- Work to be completed
From the line containing "thumb mcp: (492, 51)" down to the line containing "middle tip: (511, 64)" in the records below, reproduce every line exactly, ends included, and omit all others.
===== Exercise input =====
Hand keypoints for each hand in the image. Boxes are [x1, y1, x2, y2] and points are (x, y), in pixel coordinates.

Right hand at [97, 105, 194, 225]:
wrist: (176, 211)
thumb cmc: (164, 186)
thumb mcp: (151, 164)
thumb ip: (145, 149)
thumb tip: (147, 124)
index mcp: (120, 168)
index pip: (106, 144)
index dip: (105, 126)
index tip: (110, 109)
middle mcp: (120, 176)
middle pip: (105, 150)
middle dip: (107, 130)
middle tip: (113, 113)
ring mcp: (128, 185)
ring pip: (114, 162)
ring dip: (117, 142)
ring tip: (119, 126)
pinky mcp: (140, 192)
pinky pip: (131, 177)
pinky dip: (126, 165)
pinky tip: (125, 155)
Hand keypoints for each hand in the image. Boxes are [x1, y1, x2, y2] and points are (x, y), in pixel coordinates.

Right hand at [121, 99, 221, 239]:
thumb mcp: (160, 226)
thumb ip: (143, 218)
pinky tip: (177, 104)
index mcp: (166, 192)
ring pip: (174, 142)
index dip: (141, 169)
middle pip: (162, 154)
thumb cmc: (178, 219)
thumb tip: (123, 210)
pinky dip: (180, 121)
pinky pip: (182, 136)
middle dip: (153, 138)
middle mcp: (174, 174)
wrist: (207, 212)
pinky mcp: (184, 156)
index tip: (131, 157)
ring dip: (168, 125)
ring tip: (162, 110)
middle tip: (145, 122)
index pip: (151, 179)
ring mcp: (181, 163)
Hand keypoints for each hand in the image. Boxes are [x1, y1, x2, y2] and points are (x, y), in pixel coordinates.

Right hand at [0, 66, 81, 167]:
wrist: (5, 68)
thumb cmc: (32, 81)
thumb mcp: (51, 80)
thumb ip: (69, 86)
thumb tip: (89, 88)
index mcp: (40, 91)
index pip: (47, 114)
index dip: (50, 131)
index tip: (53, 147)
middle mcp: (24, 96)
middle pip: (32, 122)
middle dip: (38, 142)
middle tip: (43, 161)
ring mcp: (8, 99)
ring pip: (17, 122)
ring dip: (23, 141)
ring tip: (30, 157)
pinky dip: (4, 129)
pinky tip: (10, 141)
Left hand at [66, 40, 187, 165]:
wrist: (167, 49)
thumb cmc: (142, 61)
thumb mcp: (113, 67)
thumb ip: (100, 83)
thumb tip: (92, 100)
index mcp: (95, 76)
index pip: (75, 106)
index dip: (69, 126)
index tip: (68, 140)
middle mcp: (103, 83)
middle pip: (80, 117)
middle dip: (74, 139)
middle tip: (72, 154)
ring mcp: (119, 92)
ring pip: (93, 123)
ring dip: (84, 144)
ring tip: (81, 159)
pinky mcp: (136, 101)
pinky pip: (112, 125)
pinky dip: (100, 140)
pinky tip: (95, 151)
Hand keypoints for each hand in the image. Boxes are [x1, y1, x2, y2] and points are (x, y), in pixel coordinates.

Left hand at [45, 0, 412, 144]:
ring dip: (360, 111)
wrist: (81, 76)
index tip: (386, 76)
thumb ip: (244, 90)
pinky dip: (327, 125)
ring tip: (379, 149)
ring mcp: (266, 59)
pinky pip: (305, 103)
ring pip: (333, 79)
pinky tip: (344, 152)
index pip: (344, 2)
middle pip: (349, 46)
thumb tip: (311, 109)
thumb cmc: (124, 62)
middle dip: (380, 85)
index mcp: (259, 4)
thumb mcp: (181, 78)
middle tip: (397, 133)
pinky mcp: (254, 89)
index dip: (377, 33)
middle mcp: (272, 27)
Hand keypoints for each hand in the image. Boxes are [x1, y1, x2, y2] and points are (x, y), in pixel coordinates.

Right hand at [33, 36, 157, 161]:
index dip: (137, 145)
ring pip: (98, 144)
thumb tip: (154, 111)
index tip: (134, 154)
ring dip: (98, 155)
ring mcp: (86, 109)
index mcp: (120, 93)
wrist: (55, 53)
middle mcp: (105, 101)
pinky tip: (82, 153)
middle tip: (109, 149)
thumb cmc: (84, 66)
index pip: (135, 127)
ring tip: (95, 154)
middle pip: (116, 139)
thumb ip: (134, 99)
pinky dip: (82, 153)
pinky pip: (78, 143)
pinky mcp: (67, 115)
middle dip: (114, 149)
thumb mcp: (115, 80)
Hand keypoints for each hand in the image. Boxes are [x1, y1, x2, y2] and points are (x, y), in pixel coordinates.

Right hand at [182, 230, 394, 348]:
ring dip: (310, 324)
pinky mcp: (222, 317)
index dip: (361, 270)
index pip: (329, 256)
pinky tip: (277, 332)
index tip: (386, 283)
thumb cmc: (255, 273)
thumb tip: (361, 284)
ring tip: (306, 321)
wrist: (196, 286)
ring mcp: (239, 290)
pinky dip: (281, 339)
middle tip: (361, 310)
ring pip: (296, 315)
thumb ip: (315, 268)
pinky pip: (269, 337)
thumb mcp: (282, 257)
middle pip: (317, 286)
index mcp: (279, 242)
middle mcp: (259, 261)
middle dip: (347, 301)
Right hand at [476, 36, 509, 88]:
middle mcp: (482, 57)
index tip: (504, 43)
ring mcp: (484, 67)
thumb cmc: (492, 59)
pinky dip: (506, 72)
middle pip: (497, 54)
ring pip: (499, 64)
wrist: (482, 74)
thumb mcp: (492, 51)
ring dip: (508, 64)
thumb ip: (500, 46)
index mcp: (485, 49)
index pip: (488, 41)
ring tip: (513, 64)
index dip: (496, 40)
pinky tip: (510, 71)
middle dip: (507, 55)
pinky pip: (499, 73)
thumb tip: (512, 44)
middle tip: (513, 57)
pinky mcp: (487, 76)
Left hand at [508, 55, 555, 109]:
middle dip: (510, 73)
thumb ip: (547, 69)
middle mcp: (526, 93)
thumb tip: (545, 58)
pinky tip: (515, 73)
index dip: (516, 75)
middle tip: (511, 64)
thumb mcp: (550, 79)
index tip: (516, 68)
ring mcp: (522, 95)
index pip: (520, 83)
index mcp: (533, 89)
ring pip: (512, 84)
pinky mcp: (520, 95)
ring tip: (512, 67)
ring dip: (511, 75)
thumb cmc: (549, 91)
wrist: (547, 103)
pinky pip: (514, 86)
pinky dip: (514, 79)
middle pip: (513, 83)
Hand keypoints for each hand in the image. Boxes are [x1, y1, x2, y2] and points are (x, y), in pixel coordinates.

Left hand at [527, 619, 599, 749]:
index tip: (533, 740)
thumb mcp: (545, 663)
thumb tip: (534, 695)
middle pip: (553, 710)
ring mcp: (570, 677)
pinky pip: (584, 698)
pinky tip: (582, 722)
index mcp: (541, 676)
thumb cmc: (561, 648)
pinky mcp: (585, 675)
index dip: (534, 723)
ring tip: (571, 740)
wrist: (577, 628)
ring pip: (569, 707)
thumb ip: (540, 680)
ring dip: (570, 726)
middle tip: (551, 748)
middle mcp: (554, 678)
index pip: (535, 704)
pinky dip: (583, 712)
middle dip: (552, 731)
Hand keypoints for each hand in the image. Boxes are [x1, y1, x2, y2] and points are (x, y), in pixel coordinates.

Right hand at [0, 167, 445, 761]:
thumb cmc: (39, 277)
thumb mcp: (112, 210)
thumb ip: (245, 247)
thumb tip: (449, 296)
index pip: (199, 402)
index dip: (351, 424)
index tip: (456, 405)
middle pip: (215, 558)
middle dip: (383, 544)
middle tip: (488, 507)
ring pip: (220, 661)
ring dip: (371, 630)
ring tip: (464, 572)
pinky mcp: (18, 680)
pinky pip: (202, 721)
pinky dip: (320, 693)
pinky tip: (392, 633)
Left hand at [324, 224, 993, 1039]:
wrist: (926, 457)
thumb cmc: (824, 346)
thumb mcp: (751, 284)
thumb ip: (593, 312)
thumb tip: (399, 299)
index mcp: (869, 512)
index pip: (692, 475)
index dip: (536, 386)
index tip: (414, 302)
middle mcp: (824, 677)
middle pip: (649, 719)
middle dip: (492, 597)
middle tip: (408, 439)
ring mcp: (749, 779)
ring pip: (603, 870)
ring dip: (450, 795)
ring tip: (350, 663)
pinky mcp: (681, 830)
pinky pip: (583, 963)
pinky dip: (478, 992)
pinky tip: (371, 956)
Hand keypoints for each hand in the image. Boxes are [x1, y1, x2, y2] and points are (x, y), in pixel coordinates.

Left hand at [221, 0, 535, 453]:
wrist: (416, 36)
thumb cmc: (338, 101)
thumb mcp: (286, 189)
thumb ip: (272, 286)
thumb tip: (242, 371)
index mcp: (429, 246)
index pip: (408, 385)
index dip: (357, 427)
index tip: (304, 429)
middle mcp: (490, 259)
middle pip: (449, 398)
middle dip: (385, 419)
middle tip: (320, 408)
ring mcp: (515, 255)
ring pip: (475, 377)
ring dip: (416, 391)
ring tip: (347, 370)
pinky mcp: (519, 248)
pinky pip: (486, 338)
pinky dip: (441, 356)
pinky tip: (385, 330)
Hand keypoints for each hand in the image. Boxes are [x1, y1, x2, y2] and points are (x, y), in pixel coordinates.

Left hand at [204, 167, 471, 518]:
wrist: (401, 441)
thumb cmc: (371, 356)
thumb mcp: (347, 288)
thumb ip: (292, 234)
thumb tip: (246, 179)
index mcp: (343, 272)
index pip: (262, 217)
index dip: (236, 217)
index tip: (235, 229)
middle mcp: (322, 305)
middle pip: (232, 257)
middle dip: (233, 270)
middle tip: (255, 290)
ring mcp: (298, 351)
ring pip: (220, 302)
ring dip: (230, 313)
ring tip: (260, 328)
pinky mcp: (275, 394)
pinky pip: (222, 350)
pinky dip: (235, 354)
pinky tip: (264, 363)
=====
- Output of the task
thumb mcp: (492, 51)
ring dip: (508, 64)
thumb ip: (500, 46)
index mcp: (485, 49)
index pip: (488, 41)
ring tip: (513, 64)
index dip: (496, 40)
pinky tip: (510, 71)
middle dip: (507, 55)
pinky pip: (499, 73)
thumb tip: (512, 44)
middle tip: (513, 57)
pinky mcp: (487, 76)
Left hand at [508, 55, 555, 109]:
middle dip: (510, 73)
thumb ip: (547, 69)
middle mcp: (526, 93)
thumb tip: (545, 58)
pinky tip: (515, 73)
index dip: (516, 75)
middle tip: (511, 64)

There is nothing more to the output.